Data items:
|---|

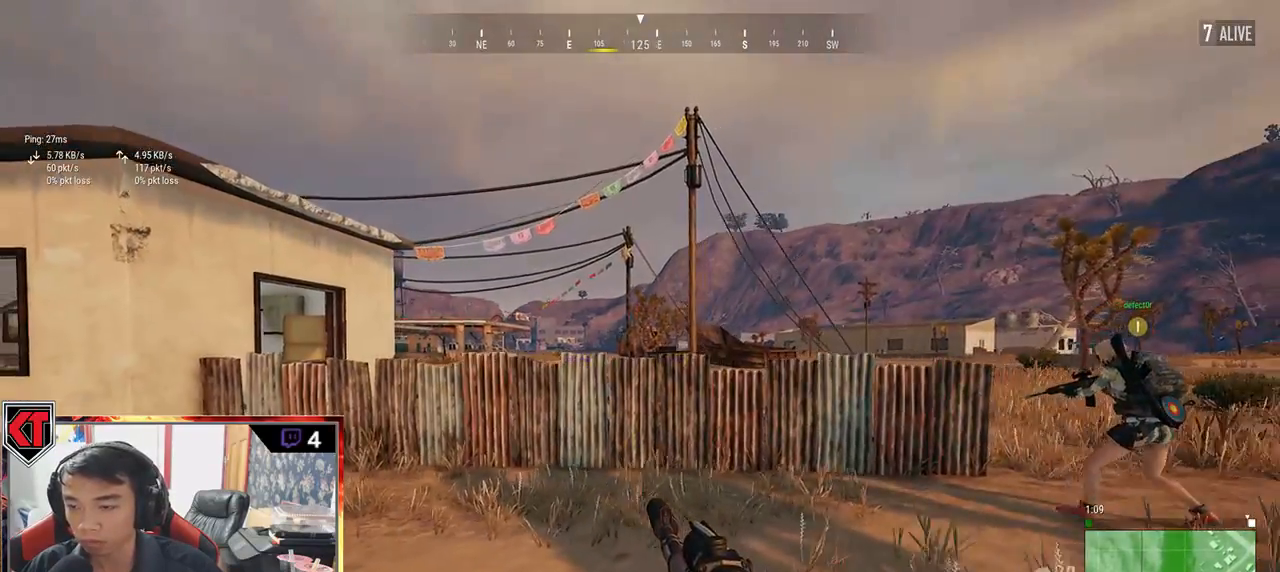
{"keys": ["d"], "mouse": [], "events": [[283, "s", "up"], [417, "mouse_right", "down"], [483, "mouse_right", "up"]]}
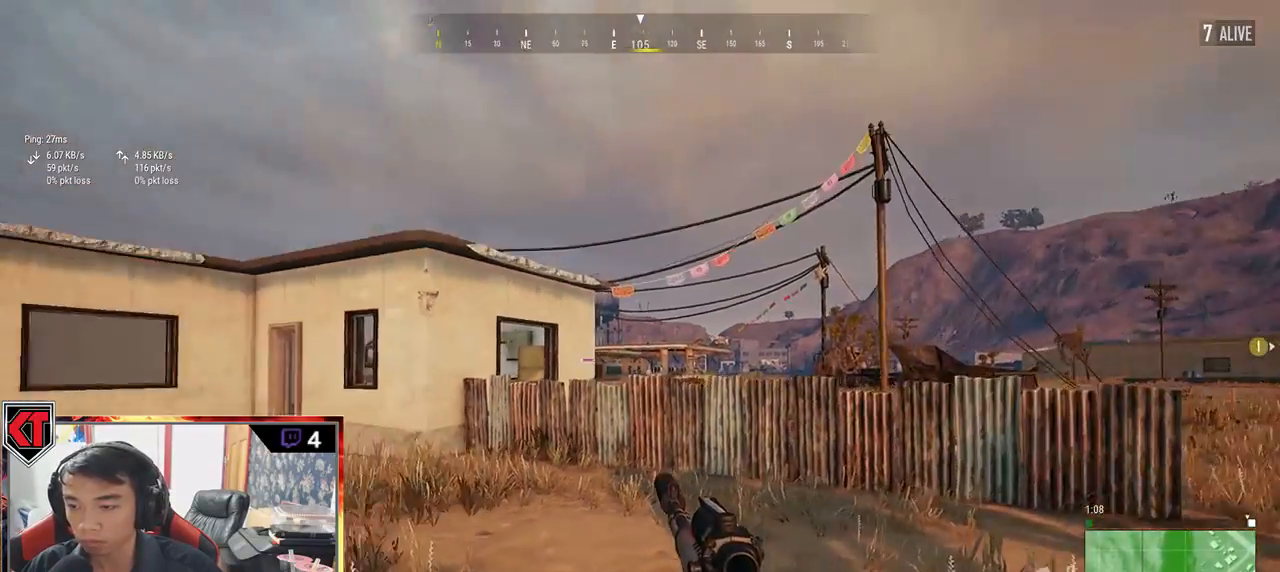
{"keys": ["d"], "mouse": [], "events": []}
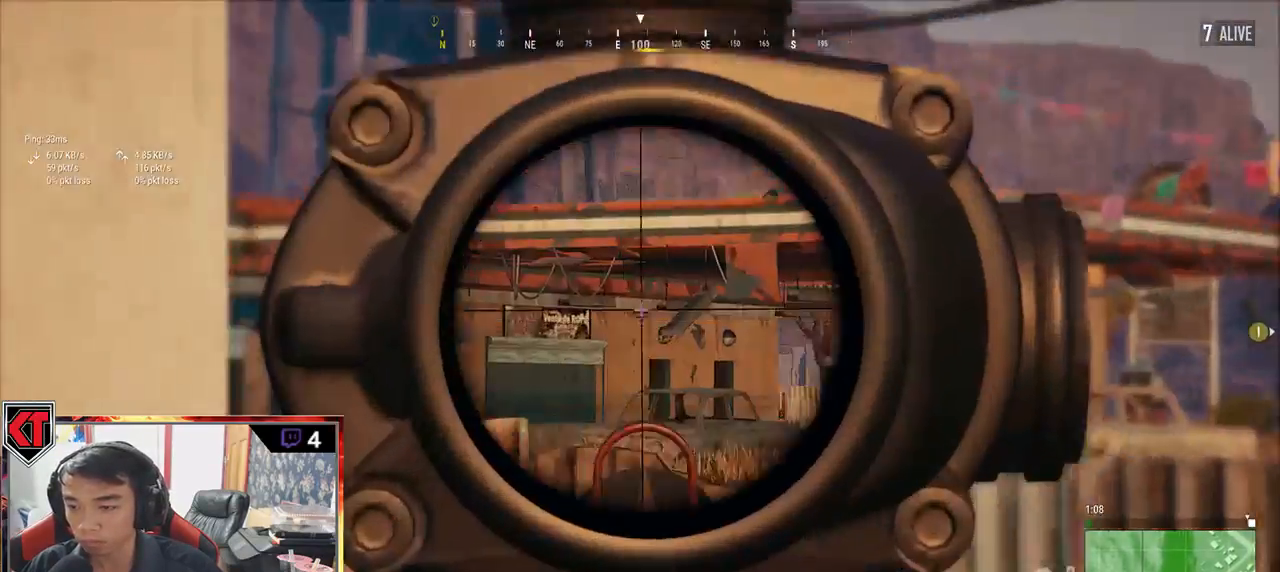
{"keys": [], "mouse": [], "events": [[383, "d", "up"]]}
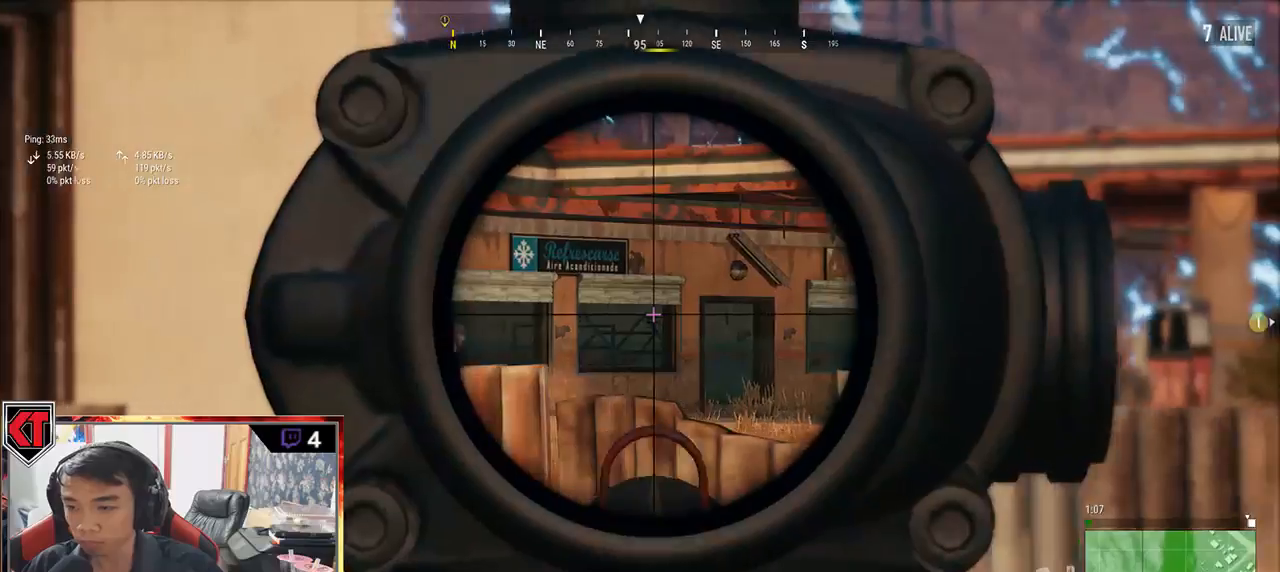
{"keys": ["e"], "mouse": [], "events": [[50, "e", "down"]]}
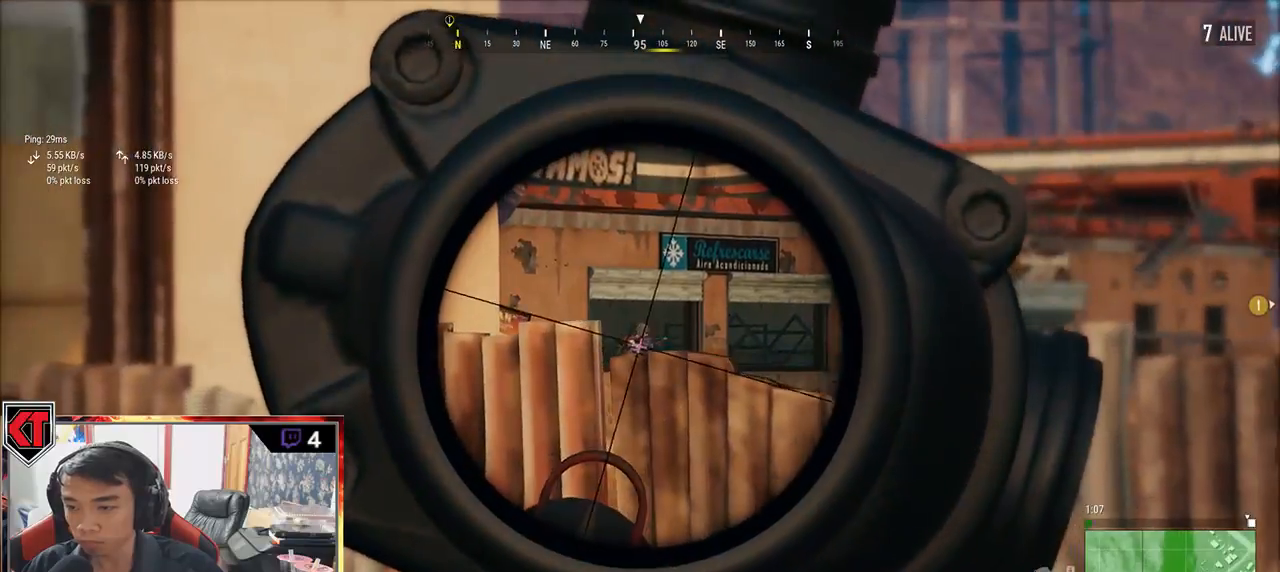
{"keys": ["s"], "mouse": [], "events": [[217, "mouse_left", "down"], [450, "e", "up"], [450, "mouse_left", "up"], [483, "s", "down"]]}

|---|

Required work: Every line with "down" in it should be copied from the entries.

Solution to the exercise:
{"keys": ["d"], "mouse": [], "events": [[283, "s", "up"], [417, "mouse_right", "down"], [483, "mouse_right", "up"]]}
{"keys": ["e"], "mouse": [], "events": [[50, "e", "down"]]}
{"keys": ["s"], "mouse": [], "events": [[217, "mouse_left", "down"], [450, "e", "up"], [450, "mouse_left", "up"], [483, "s", "down"]]}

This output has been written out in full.